Mr. Kirkley worked for the U.S. Postal Service before enrolling at the Eckels College of Mortuary Science in Philadelphia, from which he graduated in 1953.
From 1954 until retiring in 1988, Mr. Kirkley was the founder and owner of the Kirkley-Ruddick Funeral Home on Crain Highway in Glen Burnie.
Active in community affairs, he served as a president and a board member of the Glen Burnie Volunteer Fire Co. He was a member of Civitan, the Glen Burnie Chamber of Commerce, the Glen Burnie Moose and Elks clubs, and the Glen Burnie Improvement Association.
Mr.

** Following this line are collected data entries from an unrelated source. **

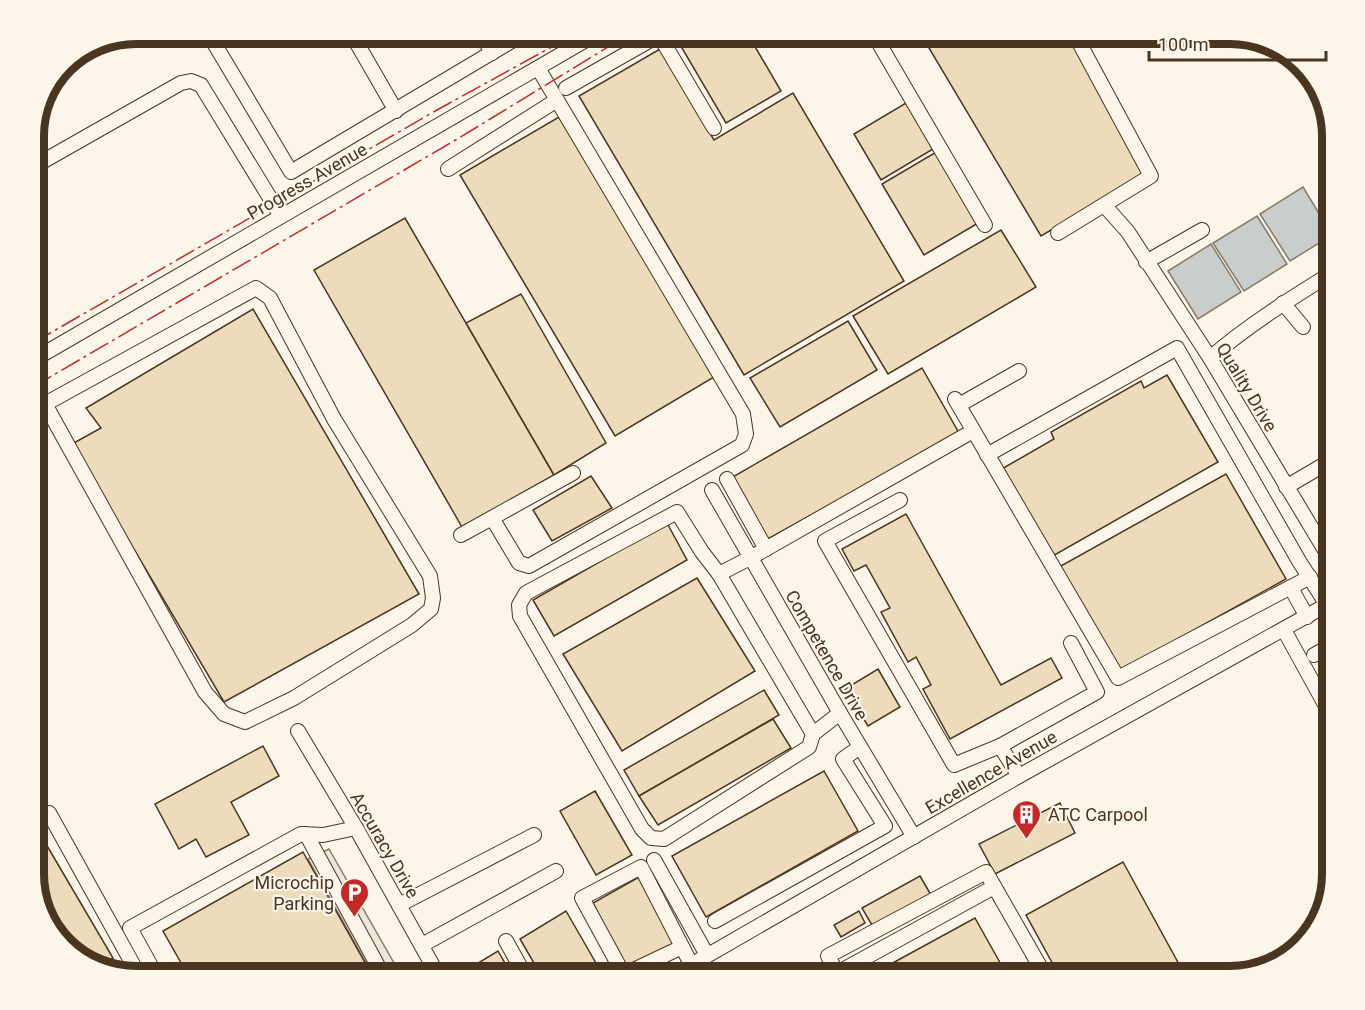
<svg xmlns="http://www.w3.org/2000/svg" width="1365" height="1010" font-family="Roboto,sans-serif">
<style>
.parking{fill:#ede7d9;stroke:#887966;stroke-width:1.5}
.water{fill:#c9cecd;stroke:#887966;stroke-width:1.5}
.building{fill:#ecdcbc;stroke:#4a3520;stroke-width:1.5}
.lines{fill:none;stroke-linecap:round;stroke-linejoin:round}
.minor-casing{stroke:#4a3520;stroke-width:16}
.minor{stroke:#fbf6e9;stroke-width:14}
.power{stroke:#c62828;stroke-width:1.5;stroke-dasharray:21 4.5 3 4.5;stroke-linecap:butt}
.labels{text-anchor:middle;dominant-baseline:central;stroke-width:4.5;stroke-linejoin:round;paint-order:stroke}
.street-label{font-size:18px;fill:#4a3520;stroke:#fbf6e9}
.poi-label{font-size:18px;fill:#4a3520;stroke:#fbf6e9;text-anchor:start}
.rim{fill:none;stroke:#4a3520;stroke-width:8}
</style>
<rect width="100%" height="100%" fill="#fbf6e9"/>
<polygon class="parking" points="329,849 402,977 374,977 308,859"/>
<g class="water">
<polygon points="1303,187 1332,235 1290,261 1260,214"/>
<polygon points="1257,216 1287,264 1244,291 1213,243"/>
<polygon points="1211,244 1241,292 1198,319 1168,271"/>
</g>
<g class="building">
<polygon points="696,33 747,33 781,91 726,123 679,43"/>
<polygon points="943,33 1071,33 1153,170 1041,236 926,43"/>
<polygon points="660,49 714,140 793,93 904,281 744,375 579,96"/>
<polygon points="906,103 933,149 881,180 854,134"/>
<polygon points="559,117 714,377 615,436 460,175"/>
<polygon points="938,151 980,222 924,255 882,184"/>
<polygon points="405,218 554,475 462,527 314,270"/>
<polygon points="1001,230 1036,287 888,374 853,316"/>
<polygon points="521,294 606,443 554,475 466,323"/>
<polygon points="253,309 419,594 224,702 72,444 101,428 86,408"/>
<polygon points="848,321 877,370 780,427 750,378"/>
<polygon points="922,368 959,433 766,540 731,478"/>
<polygon points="1167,375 1218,462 1051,557 1000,470 1054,439 1051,432 1141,381 1144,388"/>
<polygon points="1226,474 1286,579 1118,672 1059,567"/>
<polygon points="591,476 612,508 552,541 533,510"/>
<polygon points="906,514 1001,685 1051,658 1062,678 950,739 923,689 931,685 916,657 908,662 881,612 890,608 866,565 854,571 842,549"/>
<polygon points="667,523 687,560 554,636 533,600"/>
<polygon points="697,578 755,671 622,751 563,654"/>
<polygon points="878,669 900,707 868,726 845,689"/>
<polygon points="1332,670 1332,695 1323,675"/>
<polygon points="764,690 779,715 639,796 624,770"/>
<polygon points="773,719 791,748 658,825 639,796"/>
<polygon points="263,746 279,776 231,802 249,835 206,857 196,839 179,849 155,804"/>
<polygon points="824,771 858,831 706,917 672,856"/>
<polygon points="595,791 632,855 596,875 560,811"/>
<polygon points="1060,803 1075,833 995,874 979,844"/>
<polygon points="36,827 113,958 101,965 73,956 44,920 33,881 33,829"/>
<polygon points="303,852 373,977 189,977 163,931"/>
<polygon points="1123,862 1186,977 1060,977 1026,915"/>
<polygon points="920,876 931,895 873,927 862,908"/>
<polygon points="639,877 675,945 628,971 593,903"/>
<polygon points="566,911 604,977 542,977 520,939"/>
<polygon points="859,911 865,923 841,937 834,925"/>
<polygon points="975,918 1008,977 867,977"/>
<polygon points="498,951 513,977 455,977"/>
<polygon points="119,961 126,974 108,968"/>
</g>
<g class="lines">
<defs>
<g id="minor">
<polyline points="208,33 291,172 525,33"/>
<polyline points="351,33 396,111"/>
<polyline points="481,33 492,53"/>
<polyline points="873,33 985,225"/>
<polyline points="659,35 714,128"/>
<polyline points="566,88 663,33"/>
<polyline points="33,167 181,83 191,81 201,85 281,216"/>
<polyline points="448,169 557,100"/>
<polyline points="1105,206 1128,232 1210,358 1332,562"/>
<polyline points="1058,233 1151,176 1074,33"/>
<polyline points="1146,262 1202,230"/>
<polyline points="1283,303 1303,327"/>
<path d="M 1210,358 C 1247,326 1290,299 1332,273"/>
<polyline points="33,360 598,33"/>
<polyline points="33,384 45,404 256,288 270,298 334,419 430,576 433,598 431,609 412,625 294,698 245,722 224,714 205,692 45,404"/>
<polyline points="955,399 1118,678 1310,577"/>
<polyline points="959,405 1019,371"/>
<polyline points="987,455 1177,348 1299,561 1327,605"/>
<polyline points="727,479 766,549"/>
<polyline points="1286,487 1332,460"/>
<polyline points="712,490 840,713 914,837"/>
<polyline points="900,500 825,541 954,765 1000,746 1097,692 1071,643"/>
<polyline points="492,518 519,563 529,566 742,445 746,434 743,414 538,68"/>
<polyline points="461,535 573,473"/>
<polyline points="719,574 750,558 973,431"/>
<polyline points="1291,588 1307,617"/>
<polyline points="1284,630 1332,717"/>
<polyline points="1314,655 1332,645"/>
<polyline points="298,731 356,828 439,977"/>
<polyline points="813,734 719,574 702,552 677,512 526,593 519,605 520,616 642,829 651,838 664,839 809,747 813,734 840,713"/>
<polyline points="1000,746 1019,776"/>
<polyline points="33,822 49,813 140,977"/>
<polyline points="306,834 384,977"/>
<polyline points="654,860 707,955"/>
<polyline points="399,905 534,835"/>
<polyline points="715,921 885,826 843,759 860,747"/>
<polyline points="506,941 526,977"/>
<polyline points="422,945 556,871"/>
<polyline points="837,973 828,956 986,872 1046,977"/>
<polyline points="623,975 682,947"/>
<polyline points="157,977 130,928 301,834 323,835 356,828"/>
<polyline points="625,977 582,898 641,867 691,964"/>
<polyline points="670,977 1019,776 1332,602"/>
<polyline points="830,977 994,887"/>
</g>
</defs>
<use href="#minor" class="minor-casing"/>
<use href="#minor" class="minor"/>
<g class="power">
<polyline points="33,343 437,110 577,33"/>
<polyline points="33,387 459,138 631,33"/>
</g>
</g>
<defs>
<symbol id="building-pin" viewBox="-11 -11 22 30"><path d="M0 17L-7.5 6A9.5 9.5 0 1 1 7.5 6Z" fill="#c62828" stroke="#fbf6e9"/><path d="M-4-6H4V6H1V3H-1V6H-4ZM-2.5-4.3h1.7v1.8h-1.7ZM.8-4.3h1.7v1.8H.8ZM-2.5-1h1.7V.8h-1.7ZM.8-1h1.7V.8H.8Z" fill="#fff"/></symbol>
<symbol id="parking-pin" viewBox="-11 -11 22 30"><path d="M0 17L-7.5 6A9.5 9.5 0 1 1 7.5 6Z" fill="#c62828" stroke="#fbf6e9"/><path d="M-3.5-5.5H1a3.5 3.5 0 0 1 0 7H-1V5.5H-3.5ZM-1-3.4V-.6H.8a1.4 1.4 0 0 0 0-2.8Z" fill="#fff"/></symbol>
</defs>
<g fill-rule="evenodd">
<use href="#building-pin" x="1010" y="798" width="33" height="45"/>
<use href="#parking-pin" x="338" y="876" width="33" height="45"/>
</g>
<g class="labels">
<g class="street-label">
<text transform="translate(307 181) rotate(-30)">Progress Avenue</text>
<text transform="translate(1247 387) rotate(59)">Quality Drive</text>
<text transform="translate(827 655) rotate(60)">Competence Drive</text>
<text transform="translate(991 772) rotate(-30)">Excellence Avenue</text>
<text transform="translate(385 845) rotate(60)">Accuracy Drive</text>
</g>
<g class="poi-label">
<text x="1048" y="814">ATC Carpool</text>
<text x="334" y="882" text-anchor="end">Microchip<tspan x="334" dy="21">Parking</tspan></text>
</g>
</g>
<path d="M0 0H1365V1010H0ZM136 44H1230A92 92 0 0 1 1322 136V874A92 92 0 0 1 1230 966H136A92 92 0 0 1 44 874V136A92 92 0 0 1 136 44Z" fill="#fbf6e9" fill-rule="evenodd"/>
<path class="rim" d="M136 44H1230A92 92 0 0 1 1322 136V874A92 92 0 0 1 1230 966H136A92 92 0 0 1 44 874V136A92 92 0 0 1 136 44Z"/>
<path d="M1149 51v9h177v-9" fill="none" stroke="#4a3520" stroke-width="3"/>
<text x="1158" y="51" font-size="18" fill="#4a3520" stroke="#fbf6e9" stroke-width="4.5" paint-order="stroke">100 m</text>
</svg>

Kirkley was involved for years with the Glen Burnie Little League as a coach and league president.
The former Glen Burnie resident, who moved to Sykesville in 2001, was married for 58 years to the former Helen Maxine Smith, who died in 2001.
He was a member of the Glen Burnie United Methodist Church, where services were held Tuesday.
Also surviving are a son, the Rev. James F. Kirkley of Durham, N.C.; another daughter, Janice Kirkley of Frederick; two brothers, Edward H. Kirkley of Sykesville, and the Rev. Robert G. Kirkley of Taylors Island; a sister, Flora G. Auld of Baltimore; three grandsons; and a great-granddaughter.